* _What the task requires_
Each record that follows goes into your reply unchanged; the pictures do not.

* _Extracted material_
◇ ◇ ◇ ◇ ◇ ◇ ◇
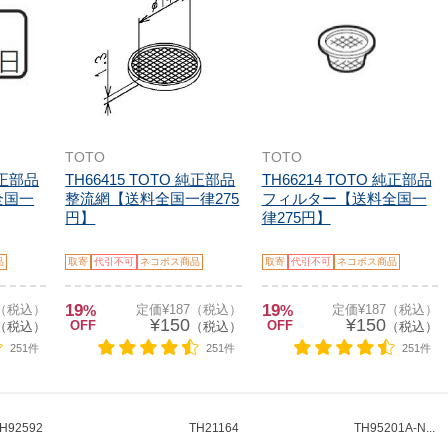
TOTO
TOTO
純正部品
TH66415 TOTO 純正部品
TH66214 TOTO 純正部品
全国一
整流網【送料全国一律275
フィルター【送料全国一
円】
律275円】
品
取寄
代引不可
ネコポス商品
取寄
代引不可
ネコポス商品
19
19
7（税込）
%
定価¥187（税込）
%
定価¥187（税込）
¥150
¥150
OFF
OFF
（税込）
（税込）
（税込）
251件
251件
251件
H92592
TH21164
TH95201A-N...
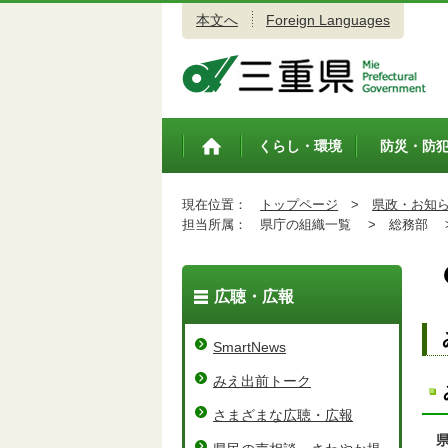
本文へ
Foreign Languages
三重県公式ウェブサイト
くらし・環境
防災・防
トップペ
ージ
現在位置：
トップページ
>
県政・お知
担当所属：
県庁の組織一覧 >
総務部 
広聴・広報
SmartNews
みえ出前トーク
さまざまな広聴・広報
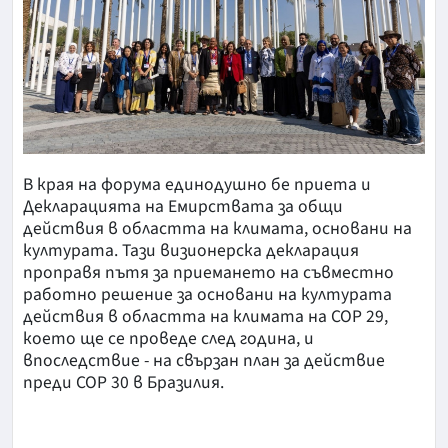
В края на форума единодушно бе приета и
Декларацията на Емирствата за общи
действия в областта на климата, основани на
културата. Тази визионерска декларация
проправя пътя за приемането на съвместно
работно решение за основани на културата
действия в областта на климата на COP 29,
което ще се проведе след година, и
впоследствие - на свързан план за действие
преди COP 30 в Бразилия.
◇ ◇ ◇ ◇ ◇ ◇ ◇
* _Answer box_
TOTO
TOTO
純正部品
TH66415 TOTO 純正部品
TH66214 TOTO 純正部品
全国一
整流網【送料全国一律275
フィルター【送料全国一
円】
律275円】
品
取寄
代引不可
ネコポス商品
取寄
代引不可
ネコポス商品
19
19
7（税込）
%
定価¥187（税込）
%
定価¥187（税込）
¥150
¥150
OFF
OFF
（税込）
（税込）
（税込）
251件
251件
251件
H92592
TH21164
TH95201A-N...
本文へ
Foreign Languages
三重県公式ウェブサイト
くらし・環境
防災・防
トップペ
ージ
現在位置：
トップページ
>
県政・お知
担当所属：
県庁の組織一覧 >
総務部 
広聴・広報
SmartNews
みえ出前トーク
さまざまな広聴・広報
В края на форума единодушно бе приета и
Декларацията на Емирствата за общи
действия в областта на климата, основани на
културата. Тази визионерска декларация
проправя пътя за приемането на съвместно
работно решение за основани на културата
действия в областта на климата на COP 29,
което ще се проведе след година, и
впоследствие - на свързан план за действие
преди COP 30 в Бразилия.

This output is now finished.